OSLO: Norwegian tax authorities are focused on the way Norwegian private equity firms structured their carried interest payments.
A common private equity structure in Norway is that the management of the private equity firm owns shares in the fund or directly in the underlying portfolio company, through a private limited liability investment company. Carried interest for the management is connected to these shares. Under carried interest rules, buy-out executives have until recently paid relatively low capital-gains taxes on profits made from buying and selling companies, in the same way investors or entrepreneurs do, as carried interest have mostly been classified as tax exempted dividends or capital gains. This is odd, Norwegian tax authorities have argued, given that the money wagered on private equity buy-out deals mostly come from external investors as opposed to the executives (management) themselves. It makes more sense for these profits to be taxed like ordinary salaries, they argue, at a significantly higher tax rate.
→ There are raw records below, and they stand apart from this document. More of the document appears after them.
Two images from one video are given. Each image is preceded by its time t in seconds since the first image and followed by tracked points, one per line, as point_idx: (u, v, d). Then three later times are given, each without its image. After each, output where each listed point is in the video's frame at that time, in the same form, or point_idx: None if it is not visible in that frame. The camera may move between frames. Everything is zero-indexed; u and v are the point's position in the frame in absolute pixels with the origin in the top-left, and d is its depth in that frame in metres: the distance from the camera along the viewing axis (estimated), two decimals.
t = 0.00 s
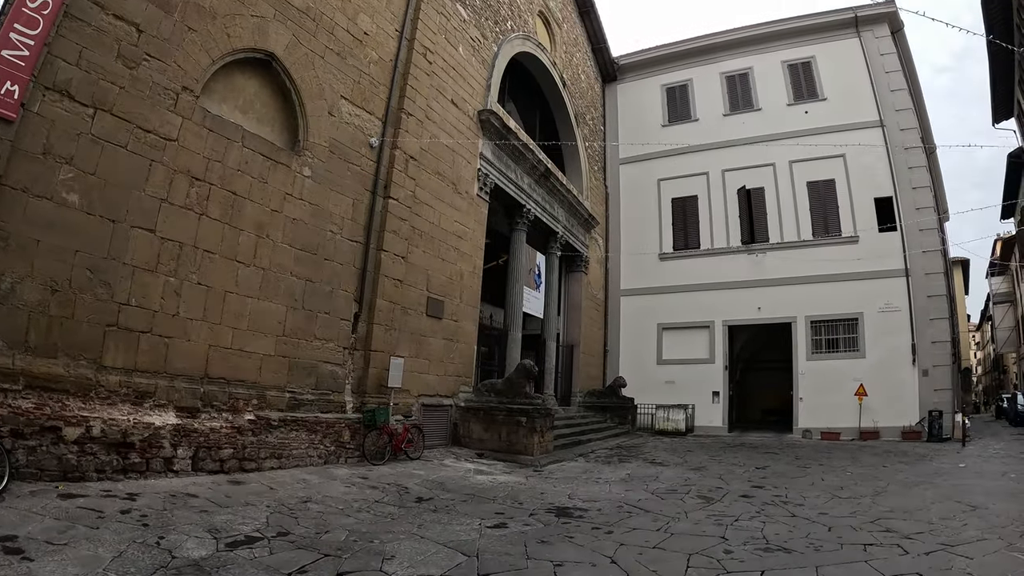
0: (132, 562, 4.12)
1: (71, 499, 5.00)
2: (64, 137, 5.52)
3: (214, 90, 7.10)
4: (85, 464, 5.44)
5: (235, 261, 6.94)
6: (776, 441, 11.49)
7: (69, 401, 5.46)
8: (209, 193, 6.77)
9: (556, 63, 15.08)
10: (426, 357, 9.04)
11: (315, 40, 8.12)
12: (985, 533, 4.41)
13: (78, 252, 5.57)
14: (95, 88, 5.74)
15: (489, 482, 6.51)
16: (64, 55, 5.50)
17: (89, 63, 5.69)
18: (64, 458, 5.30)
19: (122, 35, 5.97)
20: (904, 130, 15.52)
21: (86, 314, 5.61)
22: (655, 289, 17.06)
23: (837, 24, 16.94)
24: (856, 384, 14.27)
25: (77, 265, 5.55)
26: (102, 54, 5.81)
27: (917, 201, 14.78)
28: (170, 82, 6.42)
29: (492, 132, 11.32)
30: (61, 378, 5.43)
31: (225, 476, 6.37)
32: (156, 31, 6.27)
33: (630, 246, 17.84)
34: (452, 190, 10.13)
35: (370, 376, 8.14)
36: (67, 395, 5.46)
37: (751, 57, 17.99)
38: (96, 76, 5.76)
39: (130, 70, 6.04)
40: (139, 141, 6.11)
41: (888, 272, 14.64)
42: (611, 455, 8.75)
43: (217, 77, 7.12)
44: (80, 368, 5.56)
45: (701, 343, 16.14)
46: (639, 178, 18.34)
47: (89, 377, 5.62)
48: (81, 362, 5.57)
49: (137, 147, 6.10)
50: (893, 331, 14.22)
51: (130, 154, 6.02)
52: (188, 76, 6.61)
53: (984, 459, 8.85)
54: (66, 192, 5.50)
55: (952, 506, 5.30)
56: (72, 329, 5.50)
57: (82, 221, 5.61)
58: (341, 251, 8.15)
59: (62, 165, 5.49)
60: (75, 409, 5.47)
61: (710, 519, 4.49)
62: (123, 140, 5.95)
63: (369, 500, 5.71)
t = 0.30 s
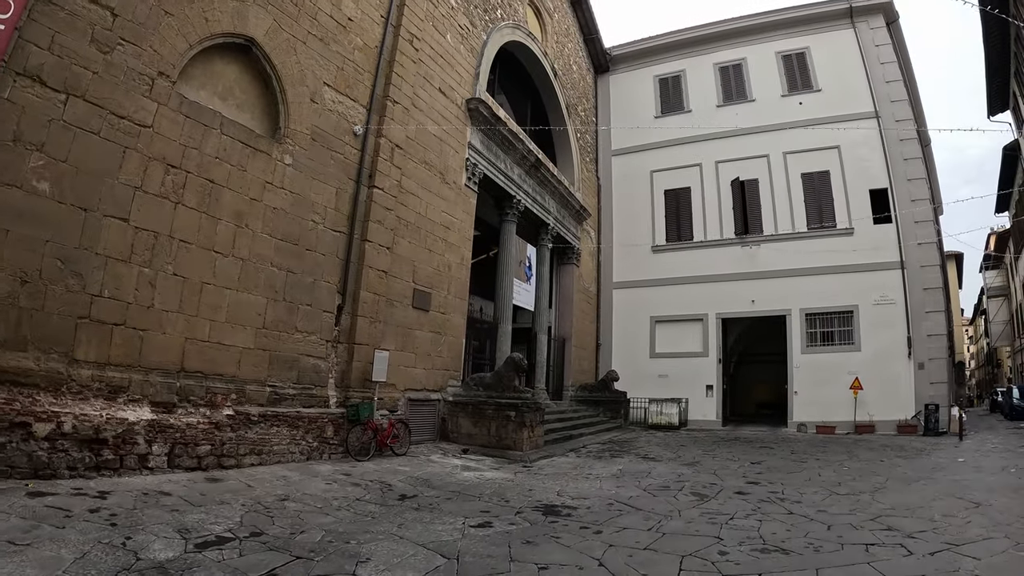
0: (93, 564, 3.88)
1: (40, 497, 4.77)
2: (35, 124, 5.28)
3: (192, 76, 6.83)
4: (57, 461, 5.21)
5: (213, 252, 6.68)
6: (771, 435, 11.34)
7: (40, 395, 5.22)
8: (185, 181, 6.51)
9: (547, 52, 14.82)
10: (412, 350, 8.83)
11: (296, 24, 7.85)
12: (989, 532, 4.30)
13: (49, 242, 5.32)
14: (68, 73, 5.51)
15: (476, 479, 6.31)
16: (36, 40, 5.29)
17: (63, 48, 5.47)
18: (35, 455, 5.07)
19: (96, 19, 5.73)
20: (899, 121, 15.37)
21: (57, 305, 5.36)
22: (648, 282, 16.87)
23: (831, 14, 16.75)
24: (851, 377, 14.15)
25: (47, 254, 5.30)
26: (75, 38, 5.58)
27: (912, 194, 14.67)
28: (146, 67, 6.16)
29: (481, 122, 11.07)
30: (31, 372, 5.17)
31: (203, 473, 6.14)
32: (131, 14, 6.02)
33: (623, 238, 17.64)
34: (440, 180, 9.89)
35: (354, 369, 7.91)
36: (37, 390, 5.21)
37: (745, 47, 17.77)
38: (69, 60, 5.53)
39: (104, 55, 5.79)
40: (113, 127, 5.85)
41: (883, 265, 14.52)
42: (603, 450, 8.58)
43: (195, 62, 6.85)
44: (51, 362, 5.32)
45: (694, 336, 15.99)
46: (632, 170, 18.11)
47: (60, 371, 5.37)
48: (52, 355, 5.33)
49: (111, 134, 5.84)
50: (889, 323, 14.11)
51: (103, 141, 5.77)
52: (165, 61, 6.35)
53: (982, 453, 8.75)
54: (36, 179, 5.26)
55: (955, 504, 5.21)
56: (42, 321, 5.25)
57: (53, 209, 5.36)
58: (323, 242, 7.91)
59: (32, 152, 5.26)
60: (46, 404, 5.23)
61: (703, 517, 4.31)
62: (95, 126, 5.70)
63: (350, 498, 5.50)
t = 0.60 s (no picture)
0: (58, 573, 3.65)
1: (12, 502, 4.55)
2: (11, 115, 5.06)
3: (175, 65, 6.58)
4: (32, 464, 4.98)
5: (196, 247, 6.44)
6: (772, 433, 11.15)
7: (16, 396, 4.99)
8: (167, 174, 6.26)
9: (543, 45, 14.56)
10: (404, 348, 8.59)
11: (283, 13, 7.59)
12: (1004, 538, 4.09)
13: (25, 237, 5.08)
14: (46, 63, 5.29)
15: (468, 481, 6.09)
16: (14, 29, 5.10)
17: (41, 38, 5.26)
18: (10, 458, 4.84)
19: (75, 7, 5.50)
20: (901, 115, 15.14)
21: (33, 302, 5.12)
22: (647, 278, 16.64)
23: (832, 7, 16.51)
24: (853, 375, 13.95)
25: (23, 250, 5.06)
26: (54, 28, 5.36)
27: (914, 188, 14.45)
28: (126, 56, 5.91)
29: (476, 114, 10.82)
30: (5, 371, 4.93)
31: (185, 476, 5.91)
32: (111, 2, 5.79)
33: (622, 234, 17.41)
34: (433, 174, 9.64)
35: (343, 368, 7.66)
36: (13, 390, 4.97)
37: (744, 41, 17.53)
38: (48, 50, 5.31)
39: (84, 45, 5.56)
40: (92, 118, 5.62)
41: (885, 261, 14.30)
42: (601, 450, 8.36)
43: (179, 52, 6.60)
44: (26, 361, 5.08)
45: (693, 333, 15.78)
46: (631, 166, 17.87)
47: (36, 371, 5.13)
48: (28, 354, 5.09)
49: (90, 126, 5.61)
50: (891, 320, 13.90)
51: (81, 132, 5.53)
52: (146, 50, 6.10)
53: (988, 453, 8.55)
54: (11, 171, 5.03)
55: (966, 508, 4.97)
56: (17, 318, 5.02)
57: (28, 203, 5.12)
58: (312, 237, 7.66)
59: (7, 143, 5.02)
60: (22, 405, 5.00)
61: (705, 524, 4.09)
62: (73, 118, 5.47)
63: (336, 502, 5.27)
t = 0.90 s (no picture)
0: None
1: None
2: None
3: (157, 54, 6.35)
4: (4, 464, 4.76)
5: (177, 239, 6.21)
6: (771, 431, 10.96)
7: None
8: (147, 164, 6.02)
9: (539, 38, 14.32)
10: (395, 344, 8.37)
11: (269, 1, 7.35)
12: (1017, 543, 3.89)
13: None
14: (22, 51, 5.05)
15: (458, 482, 5.87)
16: None
17: (18, 25, 5.02)
18: None
19: None
20: (901, 109, 14.92)
21: (6, 296, 4.88)
22: (644, 275, 16.44)
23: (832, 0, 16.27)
24: (854, 372, 13.76)
25: None
26: (30, 14, 5.12)
27: (916, 183, 14.24)
28: (106, 44, 5.68)
29: (469, 107, 10.59)
30: None
31: (164, 476, 5.70)
32: None
33: (619, 230, 17.19)
34: (425, 166, 9.41)
35: (330, 365, 7.44)
36: None
37: (742, 34, 17.29)
38: (24, 38, 5.07)
39: (62, 33, 5.34)
40: (69, 108, 5.39)
41: (886, 256, 14.10)
42: (597, 449, 8.15)
43: (161, 40, 6.37)
44: None
45: (692, 330, 15.58)
46: (628, 161, 17.64)
47: (10, 367, 4.90)
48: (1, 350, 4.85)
49: (67, 115, 5.38)
50: (892, 316, 13.70)
51: (58, 122, 5.31)
52: (127, 39, 5.88)
53: (992, 452, 8.35)
54: None
55: (975, 510, 4.76)
56: None
57: (2, 195, 4.88)
58: (298, 230, 7.43)
59: None
60: None
61: (704, 528, 3.88)
62: (50, 106, 5.24)
63: (318, 504, 5.05)
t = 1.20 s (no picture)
0: None
1: None
2: None
3: (137, 40, 6.12)
4: None
5: (155, 230, 5.97)
6: (769, 430, 10.77)
7: None
8: (125, 153, 5.79)
9: (535, 30, 14.06)
10: (384, 340, 8.14)
11: None
12: None
13: None
14: None
15: (446, 482, 5.65)
16: None
17: None
18: None
19: None
20: (902, 104, 14.69)
21: None
22: (642, 271, 16.22)
23: None
24: (854, 370, 13.56)
25: None
26: None
27: (917, 179, 14.02)
28: (83, 29, 5.48)
29: (462, 98, 10.33)
30: None
31: (140, 475, 5.47)
32: None
33: (616, 225, 16.96)
34: (415, 158, 9.17)
35: (316, 361, 7.19)
36: None
37: (741, 28, 17.04)
38: None
39: (38, 18, 5.16)
40: (44, 94, 5.19)
41: (887, 253, 13.90)
42: (591, 448, 7.93)
43: (141, 25, 6.14)
44: None
45: (689, 327, 15.38)
46: (626, 155, 17.41)
47: None
48: None
49: (42, 102, 5.18)
50: (892, 313, 13.51)
51: (32, 109, 5.11)
52: (106, 24, 5.67)
53: (996, 452, 8.16)
54: None
55: (983, 515, 4.56)
56: None
57: None
58: (282, 221, 7.19)
59: None
60: None
61: (700, 534, 3.67)
62: (24, 93, 5.04)
63: (296, 506, 4.83)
Thus, in 2012, Norwegian tax authorities began to re-classify carried interest as ordinary wages for the private equity executives, with an effective tax rate of approximately 50% on the carried interest, with payroll taxes on top of that for the employing company, and with the addition of 30% penalty taxes for those who have failed to disclose the factual matters in their tax declarations. This is in line with how Norwegian tax authorities chased for taxes in internal companies in the investment banking sector some few years ago, where the tax authorities argued the same way and actually managed to reclassify approximately NOK 5.5 billion from different investment firms.
In a test case where the tax authorities have reclassified carried interest for the executives in one of the largest Norwegian private equity houses, the management of the private equity house took the tax authorities’ decision to court, with a ruling partly in favor of the executives in the first round. The District Court concluded that carried interest was not wage for the management, but taxable consultant’s fee (and not capital gains on profits from shares) for their investment companies with a tax rate of 28 per cent (a tax rate that is now reduced to 27 per cent).
As expected, the tax authorities appealed the ruling and the Court of Appeal quite recently ruled in favor of the tax authorities. If it becomes binding, the ruling will have a severe impact for the firm’s executives as the total tax cost for the firm and the executives amounts to NOK 294 million, about 90% of the profit they received. The private equity house will appeal the ruling, but it remains to be seen whether the Supreme Court’s Appeal Committee allows the case to be heard by the Supreme Court. If the judgment for any reason becomes binding, it may potentially have severe impact on the taxation of carried interest distributed to Norwegian private equity managers.
Following the ruling from the Court of Appeal, Norwegian tax authorities have stated that they are looking to reclassify carried interest that have been earned in more than 40 different private equity firms. Norwegian private equity firms have however structured their carried interest payments in many different ways, which means that the judgment from the Court of Appeal cannot necessarily be applied equally on the taxation of other private equity firms and their executives.